TEXTE FOURNI.
Le cadre de la propriété privée des moyens de production et des capitaux est devenu trop étroit pour permettre à la production de continuer à se développer or la production de biens est à la source de toutes les richesses développées par le capital, les autres formes d’enrichissement provenant toutes de la production, que ce soit le commerce, la finance, la spéculation et autres formes bancaires. Sans la plus-value extraite du travail humain productif, pas de profit, pas d’accumulation du capital, pas d’augmentation de la taille des biens et des richesses qui est au fondement de la dynamique du système.
Les politiques, celle de Trump comme celle d’Obama, visent surtout à cacher qu’aujourd’hui ce sont les capitalistes eux-mêmes, qui par leurs investissements non seulement spéculatifs mais pourris, nécrophiles, misant sur les dettes, sur les chutes, sur les échecs, sur l’effondrement, qui détruisent le système, pas pour des raisons politiques ni idéologiques bien entendu mais pour des raisons économiques très simples : parce qu’ils continuent à rechercher la voie du profit individuel et immédiat le plus assuré et le plus grand. Et aujourd’hui, les titres pourris, la titrisation des dettes et autres moyens spéculatifs qui spéculent sur la chute sont de loin plus rentables que les investissements productifs ! C’est le cas aux USA mais c’est aussi le cas en Chine où l’intervention de l’Etat n’est pas plus capable, malgré son pouvoir répressif, d’interdire aux capitalistes de miser sur la chute !
Pour le moment, les bourses réagissent favorablement aux excès de Trump mais ce n’est que provisoire. L’inquiétude et le scepticisme perce. Trump risque bien plus de favoriser la spéculation que l’investissement productif, aggravant plutôt le sens même de la crise du capitalisme.
C’est à propos de la politique protectionniste de Trump que les dirigeants du FMI déclaraient peureusement : « Nous entrons dans un territoire inexploré et inquiétant. »
Trump ou pas Trump, avec un chef d’Etat ou un autre, le capitalisme n’est pas capable de sortir de son effondrement de 2007-2008. Bush n’y est pas parvenu avec ses interventions financières massives. Obama n’a fait mieux qu’en intervenant encore plus massivement et sans y parvenir davantage. Toutes les politiques bourgeoises mènent à l’impasse et ne font que faire durer la situation et que préparer la marche à la guerre mondiale, à la barbarie mondiale, au massacre généralisé et à la destruction de la civilisation humaine.
La seule véritable issue à la situation d’impasse du capitalisme est la remise en cause du cadre trop étroit de la propriété privée des entreprises et des capitaux, cadre dans lequel le capitalisme lui-même étouffe désormais, sans parler des classes ouvrières et des milieux populaires. Il est plus que temps pour les travailleurs de quitter le chemin sans issue des réformistes du capitalisme, des syndicalistes et des « gauches », et d’entrer dans la voie de la remise en cause radicale de l’ancien mode de production et d’exploitation, dépassé désormais pas l’Histoire.

LIGNES RÉPERTORIÉES.
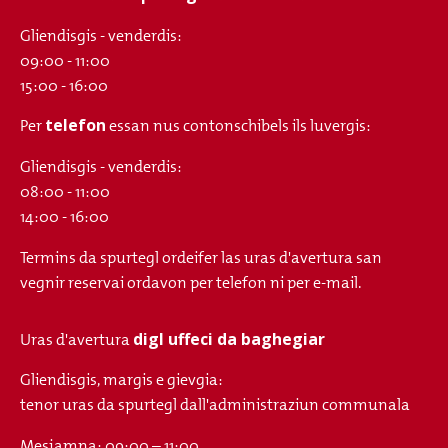
Gliendisgis - venderdis:
09:00 - 11:00
15:00 - 16:00
telefon
Per
essan nus contonschibels ils luvergis:
Gliendisgis - venderdis:
08:00 - 11:00
14:00 - 16:00
Termins da spurtegl ordeifer las uras d'avertura san
vegnir reservai ordavon per telefon ni per e-mail.
digl uffeci da baghegiar
Uras d'avertura
Gliendisgis, margis e gievgia:
tenor uras da spurtegl dall'administraziun communala
Mesjamna: 09:00 – 11:00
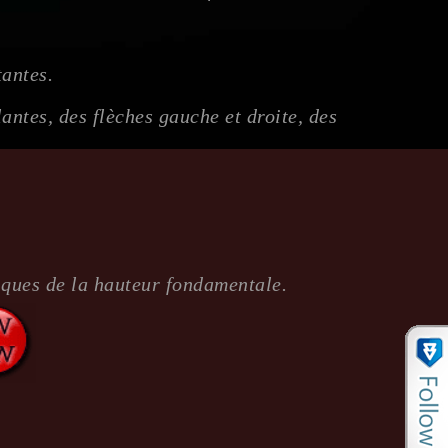
tantes.
antes, des flèches gauche et droite, des
ques de la hauteur fondamentale.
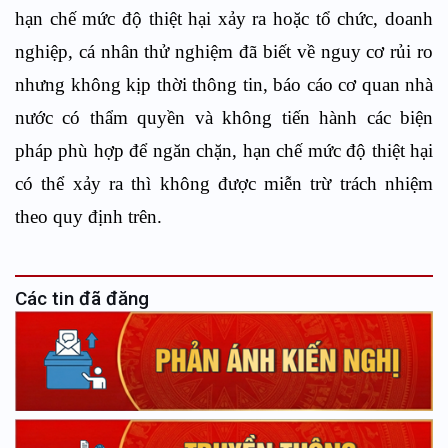
hạn chế mức độ thiệt hại xảy ra hoặc tổ chức, doanh
nghiệp, cá nhân thử nghiệm đã biết về nguy cơ rủi ro
nhưng không kịp thời thông tin, báo cáo cơ quan nhà
nước có thẩm quyền và không tiến hành các biện
pháp phù hợp để ngăn chặn, hạn chế mức độ thiệt hại
có thể xảy ra thì không được miễn trừ trách nhiệm
theo quy định trên
.
Các tin đã đăng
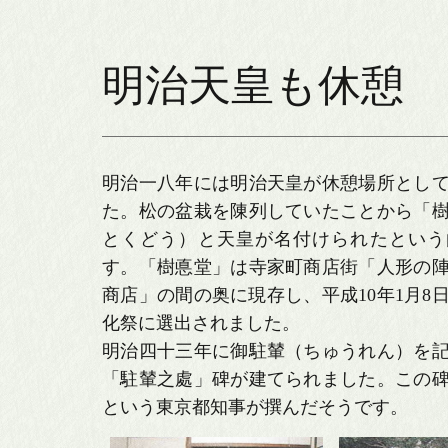
明治天皇も休憩
明治一八年には明治天皇が休憩場所とし
た。松の盆栽を陳列していたことから「
とくどう）と天皇が名付けられたという
す。「樹悳堂」は寺家町商店街「人形の
商店」の間の奥に現存し、平成10年1月8
化祭に選出されました。
明治四十三年に御駐輦（ちゅうれん）を
「駐輦之處」碑が建てられました。この
という東京都知事が撰んだそうです。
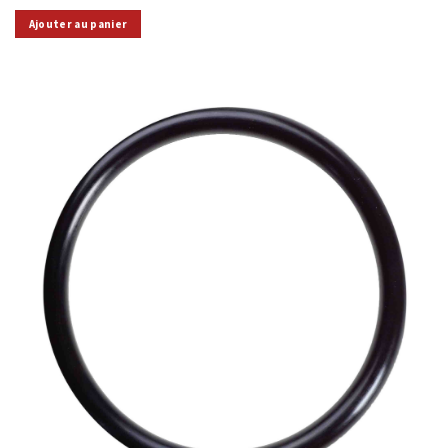
Ajouter au panier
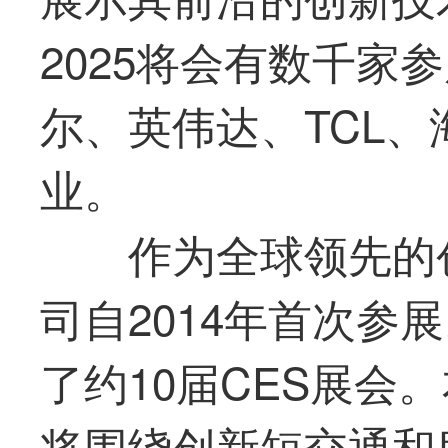
2025将会有数千家
尔、英伟达、TCL
业。
作为全球领先的
司自2014年首次参
了约10届CES展会
将围绕创新短交通和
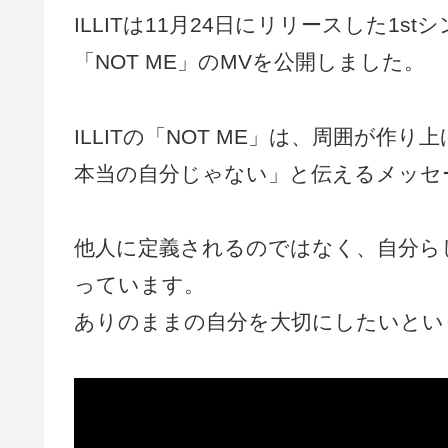
ILLITは11月24日にリリースした1stシ
「NOT ME」のMVを公開しました。
ILLITの「NOT ME」は、周囲が
本当の自分じゃない」と伝えるメッセ
他人に定義されるのではなく、自分ら
っています。
ありのままの自分を大切にしたいとい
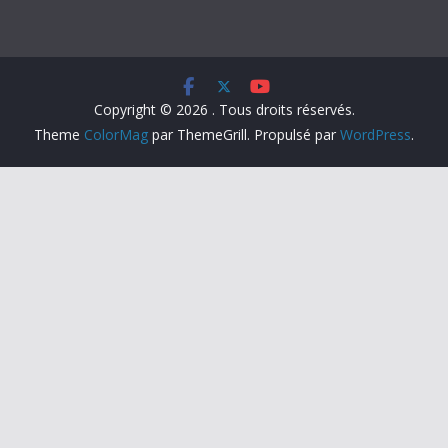
Copyright © 2026
. Tous droits réservés.
Theme
ColorMag
par ThemeGrill. Propulsé par
WordPress
.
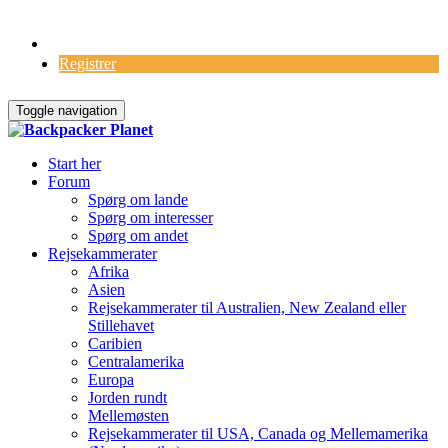
Log Ind
Registrer
Toggle navigation
Start her
Forum
Spørg om lande
Spørg om interesser
Spørg om andet
Rejsekammerater
Afrika
Asien
Rejsekammerater til Australien, New Zealand eller
Stillehavet
Caribien
Centralamerika
Europa
Jorden rundt
Mellemøsten
Rejsekammerater til USA, Canada og Mellemamerika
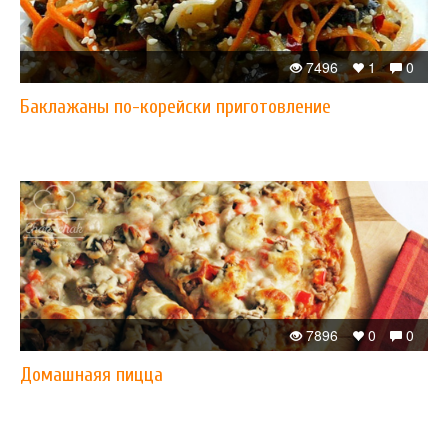
7496
1
0
Баклажаны по-корейски приготовление
7896
0
0
Домашнаяя пицца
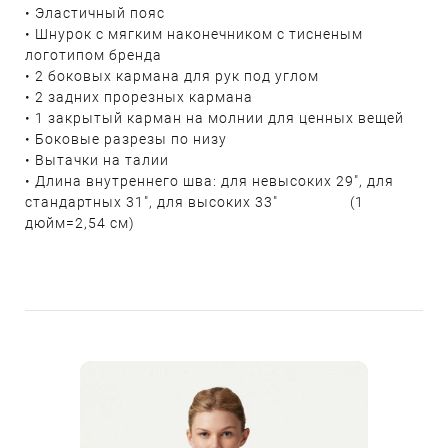
• Эластичный пояс
• Шнурок с мягким наконечником с тисненым
логотипом бренда
• 2 боковых кармана для рук под углом
• 2 задних прорезных кармана
• 1 закрытый карман на молнии для ценных вещей
• Боковые разрезы по низу
• Вытачки на талии
• Длина внутреннего шва: для невысоких 29", для
стандартных 31", для высоких 33" (1
дюйм=2,54 см)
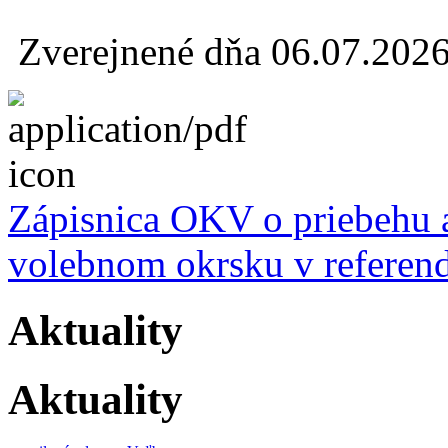
Zverejnené dňa 06.07.202
Zápisnica OKV o priebehu 
volebnom okrsku v referen
Aktuality
Aktuality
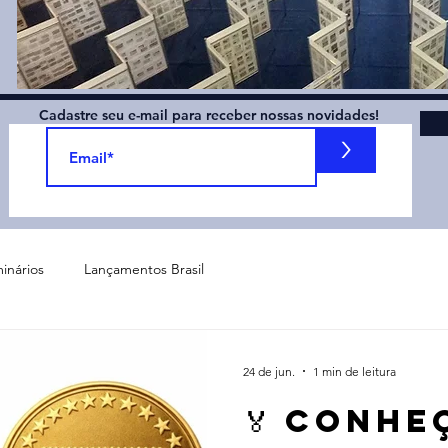
Cadastre seu e-mail para receber nossas novidades!
>
inários
Lançamentos Brasil
24 de jun.
1 min de leitura
🏅 Conhe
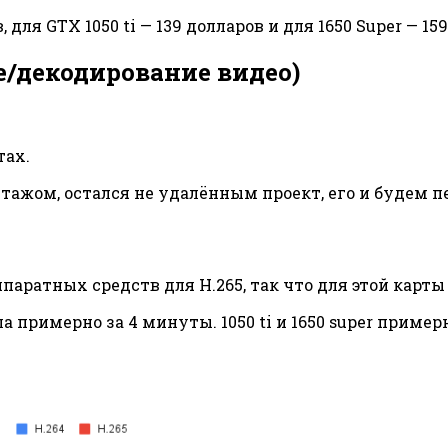
ля GTX 1050 ti — 139 долларов и для 1650 Super — 159
/декодирование видео)
тах.
тажом, остался не удалённым проект, его и будем 
ппаратных средств для H.265, так что для этой карт
а примерно за 4 минуты. 1050 ti и 1650 super пример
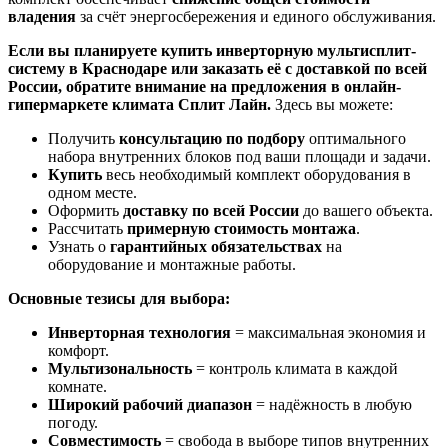
владения
за счёт энергосбережения и единого обслуживания.
Если вы планируете купить инверторную мультисплит-
систему в Краснодаре или заказать её с доставкой по всей
России, обратите внимание на предложения в онлайн-
гипермаркете климата Сплит Лайн.
Здесь вы можете:
Получить
консультацию по подбору
оптимального
набора внутренних блоков под ваши площади и задачи.
Купить
весь необходимый комплект оборудования в
одном месте.
Оформить
доставку по всей России
до вашего объекта.
Рассчитать
примерную стоимость монтажа
.
Узнать о
гарантийных обязательствах
на
оборудование и монтажные работы.
Основные тезисы для выбора:
Инверторная технология
= максимальная экономия и
комфорт.
Мультизональность
= контроль климата в каждой
комнате.
Широкий рабочий диапазон
= надёжность в любую
погоду.
Совместимость
= свобода в выборе типов внутренних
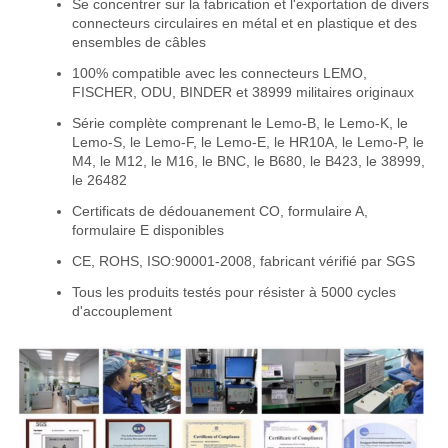
Se concentrer sur la fabrication et l'exportation de divers
connecteurs circulaires en métal et en plastique et des
ensembles de câbles
100% compatible avec les connecteurs LEMO,
FISCHER, ODU, BINDER et 38999 militaires originaux
Série complète comprenant le Lemo-B, le Lemo-K, le
Lemo-S, le Lemo-F, le Lemo-E, le HR10A, le Lemo-P, le
M4, le M12, le M16, le BNC, le B680, le B423, le 38999,
le 26482
Certificats de dédouanement CO, formulaire A,
formulaire E disponibles
CE, ROHS, ISO:90001-2008, fabricant vérifié par SGS
Tous les produits testés pour résister à 5000 cycles
d'accouplement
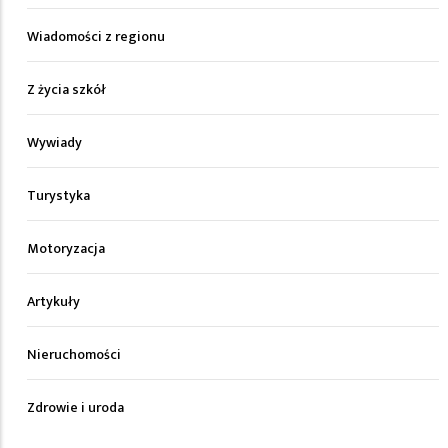
Wiadomości z regionu
Z życia szkół
Wywiady
Turystyka
Motoryzacja
Artykuły
Nieruchomości
Zdrowie i uroda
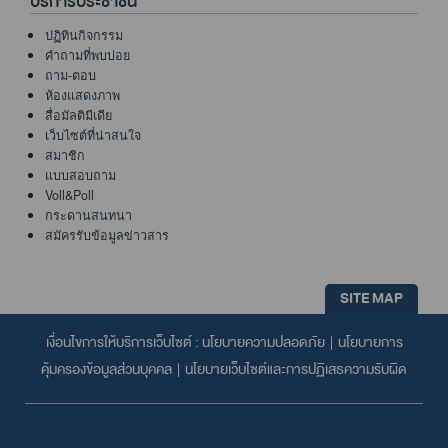
บริการประชาชน
ปฏิทินกิจกรรม
คำถามที่พบบ่อย
ถาม-ตอบ
ห้องแสดงภาพ
สื่อมัลติมีเดีย
เว็บไซต์ที่น่าสนใจ
สมาชิก
แบบสอบถาม
Voll&Poll
กระดานสนทนา
สมัครรับข้อมูลข่าวสาร
SITE MAP
เงื่อนไขการให้บริการเว็บไซต์ :
นโยบายความปลอดภัย
|
นโยบายการ
คุ้มครองข้อมูลส่วนบุคคล
|
นโยบายเว็บไซต์และการปฏิเสธความรับผิด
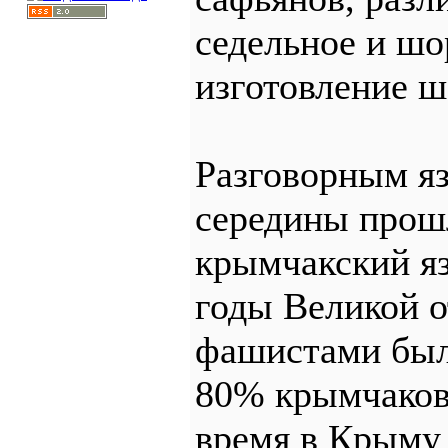
седельное и шо
изготовление ш
Разговорным я
середины прош
крымчакский яз
годы Великой 
фашистами был
80% крымчаков
время в Крыму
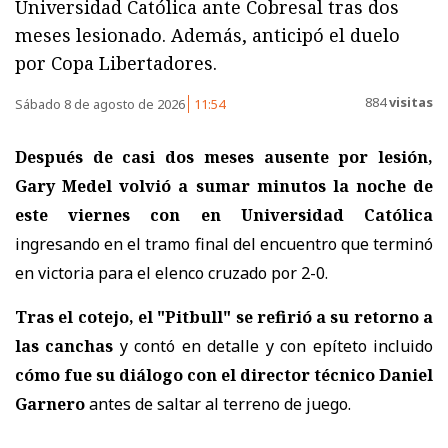
Universidad Católica ante Cobresal tras dos
meses lesionado. Además, anticipó el duelo
por Copa Libertadores.
884
visitas
Sábado 8 de agosto de 2026
11:54
Después de casi dos meses ausente por lesión,
Gary Medel volvió a sumar minutos la noche de
este viernes con en Universidad Católica
ingresando en el tramo final del encuentro que terminó
en victoria para el elenco cruzado por 2-0.
Tras el cotejo, el "Pitbull" se refirió a su retorno a
las canchas
y contó en detalle y con epíteto incluido
cómo fue su diálogo con el director técnico Daniel
Garnero
antes de saltar al terreno de juego.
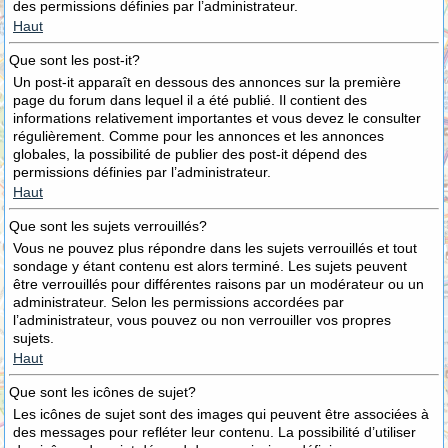
des permissions définies par l’administrateur.
Haut
Que sont les post-it?
Un post-it apparaît en dessous des annonces sur la première
page du forum dans lequel il a été publié. Il contient des
informations relativement importantes et vous devez le consulter
régulièrement. Comme pour les annonces et les annonces
globales, la possibilité de publier des post-it dépend des
permissions définies par l’administrateur.
Haut
Que sont les sujets verrouillés?
Vous ne pouvez plus répondre dans les sujets verrouillés et tout
sondage y étant contenu est alors terminé. Les sujets peuvent
être verrouillés pour différentes raisons par un modérateur ou un
administrateur. Selon les permissions accordées par
l’administrateur, vous pouvez ou non verrouiller vos propres
sujets.
Haut
Que sont les icônes de sujet?
Les icônes de sujet sont des images qui peuvent être associées à
des messages pour refléter leur contenu. La possibilité d’utiliser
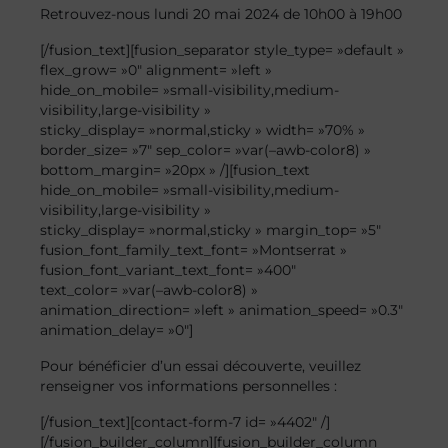
Retrouvez-nous lundi 20 mai 2024 de 10h00 à 19h00
[/fusion_text][fusion_separator style_type= »default »
flex_grow= »0″ alignment= »left »
hide_on_mobile= »small-visibility,medium-
visibility,large-visibility »
sticky_display= »normal,sticky » width= »70% »
border_size= »7″ sep_color= »var(–awb-color8) »
bottom_margin= »20px » /][fusion_text
hide_on_mobile= »small-visibility,medium-
visibility,large-visibility »
sticky_display= »normal,sticky » margin_top= »5″
fusion_font_family_text_font= »Montserrat »
fusion_font_variant_text_font= »400″
text_color= »var(–awb-color8) »
animation_direction= »left » animation_speed= »0.3″
animation_delay= »0″]
Pour bénéficier d’un essai découverte, veuillez
renseigner vos informations personnelles :
[/fusion_text][contact-form-7 id= »4402″ /]
[/fusion_builder_column][fusion_builder_column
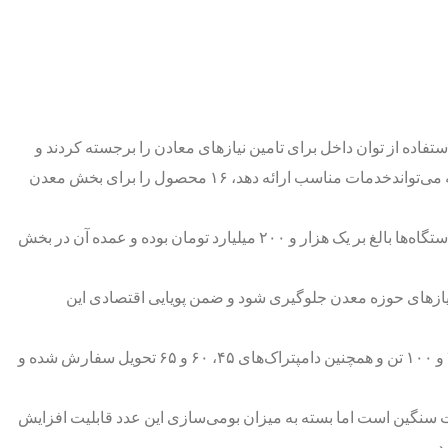
اده از توان داخل برای تامین نیازهای معادن را برجسته کردند و
شرکت هپکو نیز در همین راستا یک‌سال اخیر تلاش کرد خود را با سیاستهای اقتصادی کشور همسو کند و در بخش معدن با ماشین آلات جدیدی که می‌تواندخدمات مناسب ارائه دهد، ۱۶ محصول را برای بخش معدن
« علیرضا میقانی» تاکید کرد: مسئولان هپکو قرارداد ساخت ۱۱۰ دستگاه انواع ماشین‌آلات معدنی را منعقد کردند که ارزش قرارداد ساخت این دستگاه‌ها بالغ بر یک هزار و ۲۰۰ میلیارد تومان بوده و عمده آن در بخش
نیازهای حوزه معدن جلوگیری شود و ضمن پویایی اقتصادی این
قائم مقام مدیر عامل شرکت هپکو اظهار داشت: ساخت دامپتراک‌ها را به شرکت‌های مختلف و در بخش معادن، در ۶ مدل دامپتراک‌های ۴۰، ۷۰ و ۱۰۰ تن و همچنین دامپتراک‌های ۴۵، ۶۰ و ۶۵ تحویل سفارش شده و
 سنگین است اما بسته به میزان بومی‌سازی این عدد قابلیت افزایش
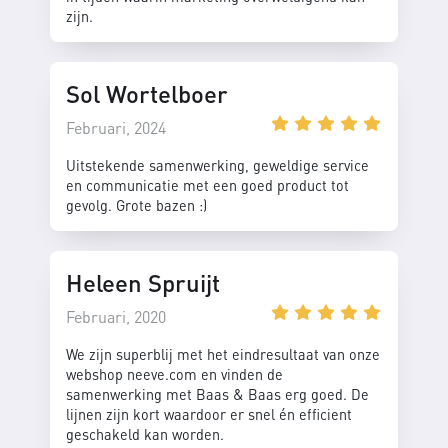
zijn.
Sol Wortelboer
Februari, 2024
Uitstekende samenwerking, geweldige service
en communicatie met een goed product tot
gevolg. Grote bazen :)
Heleen Spruijt
Februari, 2020
We zijn superblij met het eindresultaat van onze
webshop neeve.com en vinden de
samenwerking met Baas & Baas erg goed. De
lijnen zijn kort waardoor er snel én efficient
geschakeld kan worden.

CONSIGNES DE TRAVAIL.
**1.** D'après le texte fourni, que déclaraient les dirigeants du FMI au sujet de la politique protectionniste de Trump ?
**2.** Extrayez du texte fourni le passage qui va de "Trump ou pas" jusqu'à "la civilisation humaine." inclus.
**3.** En une à trois phrases, expliquez pourquoi, selon le texte fourni, les capitalistes détruisent eux-mêmes le système.
Les lignes constituent un matériau indépendant du texte fourni.

RÉPONSES ORDONNÉES.
**1.** Ils déclaraient : « Nous entrons dans un territoire inexploré et inquiétant. »

**2.**
Trump ou pas Trump, avec un chef d’Etat ou un autre, le capitalisme n’est pas capable de sortir de son effondrement de 2007-2008. Bush n’y est pas parvenu avec ses interventions financières massives. Obama n’a fait mieux qu’en intervenant encore plus massivement et sans y parvenir davantage. Toutes les politiques bourgeoises mènent à l’impasse et ne font que faire durer la situation et que préparer la marche à la guerre mondiale, à la barbarie mondiale, au massacre généralisé et à la destruction de la civilisation humaine.

**3.** Les capitalistes continuent à rechercher le profit individuel et immédiat le plus assuré et le plus grand. Or, aujourd'hui, les titres pourris, la titrisation des dettes et les autres moyens spéculatifs qui misent sur la chute sont de loin plus rentables que les investissements productifs.